The one thing I have seen all my life is that people follow leaders. Watching Colin Maine, the ANCYL leader, it was amazing to listen to him change his tune and welcome the unity that the appointment of Cyril Ramaphosa brings. What rubbish! He hated and slated the man in favour of his beloveds – jz and ndz. But how fast the change occurred as he saw his salary and his prestige swiftly flowing out the door. Will he survive the next election? I don’t know but I must say, I have seen the same shift of position happen often in Corporates. Human systems adapt to leadership. Leadership can lift the games of their followers. Or, leadership can sink their followers to the lowest common denominator. Jacob Zuma has done just that and in case you thought he’s going away, remember, he is still president of our beautiful tortured country.

So a couple of points for the property market:

  1. The Rand strengthened prior to the conference on the buzz that Cyril Ramaphosa would win. Now it has crashed through barriers last seen 2 years ago, especially to the British Pound.
  2. This strengthening movement is probably over-stated and we will need to see if it continues and then sustains. It will literally take the first few words of the new President of the ANC to shift it one way or the other. Even as President of the leading political party in the country, his stance will determine the short-term value of the Rand. If he favours the country overtly and the ANC secondly ie in private discussions, he will win us kudos.
  3. We have a downgrade from Moodys in the wings. I think Cyril Ramaphosa has just won us a reprieve.
  4. The downside, for those who wanted to win the 2019 elections, is probably that the ANC will consolidate and even win back metros they have lost. Joburg, prepare yourself for change. It will take a huge amount of scepticism and a massive amount of compromise with the zuma faction, to foresee the ANC losing in Gauteng again.
  5. Speculation aside, the win by Cyril Ramaphosa is good for property:

– The 1% growth that we lost out on this year will materialize as 2% next year.

– The drain of the SOE’s on the economy will begin [very slowly, however] to recuperate.

– It will be very interesting to see if anyone goes to jail, but I think there will be some sacrificed lambs who will do time to satisfy the populace.

– When the economy rises, jobs will be prioritized and COSATU will be manifested in all their glory in the new-birth of the tripartite alliance.
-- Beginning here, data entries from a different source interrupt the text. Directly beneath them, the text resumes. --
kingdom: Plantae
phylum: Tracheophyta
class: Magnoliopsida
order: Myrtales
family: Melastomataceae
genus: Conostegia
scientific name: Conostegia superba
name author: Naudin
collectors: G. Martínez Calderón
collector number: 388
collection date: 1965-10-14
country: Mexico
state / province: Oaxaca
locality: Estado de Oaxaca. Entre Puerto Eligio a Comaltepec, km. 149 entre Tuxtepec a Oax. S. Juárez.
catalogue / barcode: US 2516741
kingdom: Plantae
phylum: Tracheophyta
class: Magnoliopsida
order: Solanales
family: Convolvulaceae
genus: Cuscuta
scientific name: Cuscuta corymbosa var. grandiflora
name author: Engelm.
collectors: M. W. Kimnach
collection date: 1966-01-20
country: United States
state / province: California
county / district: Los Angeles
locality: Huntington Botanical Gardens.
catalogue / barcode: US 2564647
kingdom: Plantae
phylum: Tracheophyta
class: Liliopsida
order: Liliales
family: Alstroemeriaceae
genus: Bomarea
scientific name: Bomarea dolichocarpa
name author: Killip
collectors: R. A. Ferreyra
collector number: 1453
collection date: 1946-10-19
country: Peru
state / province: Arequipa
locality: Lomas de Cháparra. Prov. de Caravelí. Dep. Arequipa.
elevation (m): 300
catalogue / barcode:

That happy band of vote-winners will be in unison again. Tonight’s manufactured unity will be realized and expounded to the Press.

In summary, property will benefit and rates will decline as long as the Rand holds onto its new-found value. Slowly but surely, property will rise in price. Don’t write off that Gauteng, on the back of positive politics in a winning streak and with the fresh feel of abundant water, don’t be surprised that prices rise well above the average of the last three years. “Prepare to meet thy boom”, was how the late de Kock, the Reserve Bank Governor, expressed it.

What a Christmas present for South Africans of every walk of life! Jobs will be at the centre of a conference that Cyril Ramaphosa pulls together with Business and Economists and Others. Prepare for a Grande Plan that mobilizes for jobs – probably the most precious thing besides water in our economy at the moment.